The budget included plans to divert a portion of Social Security payroll taxes into private accounts. In the $2.9 trillion budget, Bush calls for nearly $80 billion in cuts to Medicare and Medicaid, along with plans to force seniors to pay more for their Medicare Part B (doctor’s visits) premiums and larger portions of their prescription drug premiums under Medicare Part D. Bush’s proposed new eligibility rules for coverage under the State Children’s Health Insurance Program (SCHIP) will prevent hundreds of thousands of low-income children from receiving health care under the program. If those rules were in effect today, the Centers for Medicare and Medicaid Services estimates some 350,000 children would not be eligible for coverage.On the jobs front, Bush cuts more than $1 billion in job training and employment programs, just a week after he talked about the need for better training and assistance to help America’s workers compete in a global economy. The Bush budget eliminates current job training for unemployed adults and at-risk youths and funnels that money into block grants for unproven so-called Career Advancement Accounts that the previous Republican-controlled Congress rejected several times.
Bush also wants to cut some $77 million in Trade Adjustment Assistance, which provides income support and training for workers who lose their jobs due to trade. But the cuts follow Bush’s effort to extend his Fast Track trade authority to win the kind of trade agreements that have already cost millions of U.S. workers their jobs.
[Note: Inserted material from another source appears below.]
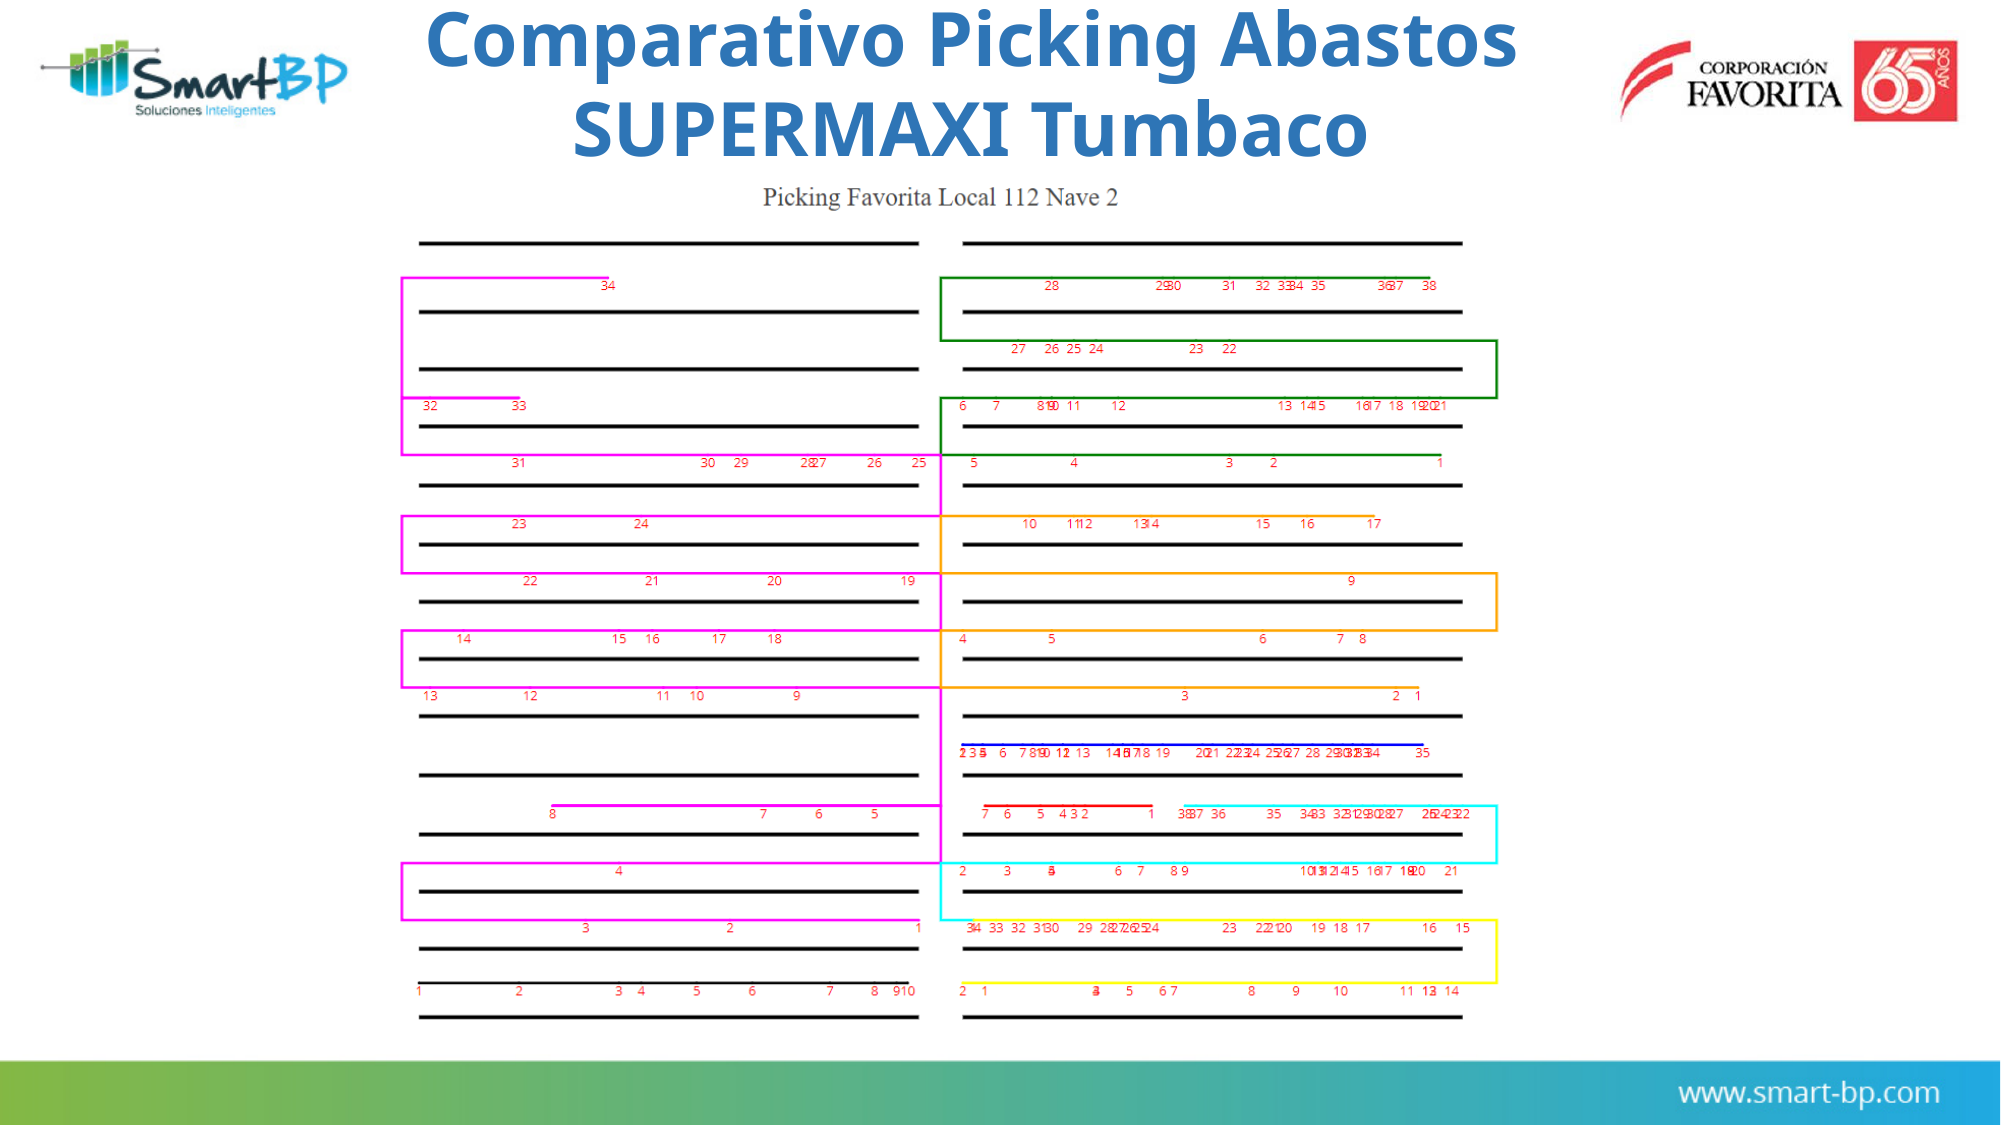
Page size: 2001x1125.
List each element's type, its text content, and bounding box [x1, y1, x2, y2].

picture [0, 0, 2001, 1125]
text_box Comparativo Picking Abastos SUPERMAXI Tumbaco [321, 51, 1623, 112]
The budget also calls for $1.2 billion in cuts for Homeland Security grants and training programs, including a 55 percent reduction in grant money for firefighters—from $662 million to $300 million.
The Low-Income Home Energy Assistance Program that helps several million poor families and the elderly and disabled to afford to heat their homes in the winter, faces a 19 percent or $420 million cut under the Bush budget plan.
AFL-CIO President John Sweeney says:
The newly-released Bush budget for fiscal year 2008 shows that this administration still isn’t listening to working Americans and, instead, insists on plowing ahead with skewed priorities and misguided policies despite a clear call for a new direction in November’s elections.
House Speaker Nancy Pelosi (D-Calif.) notes that since Bush took office with a huge federal budget surplus, he’s turned the surplus into “a mountain of debt” and now claims his budget plan will balance the budget by 2012.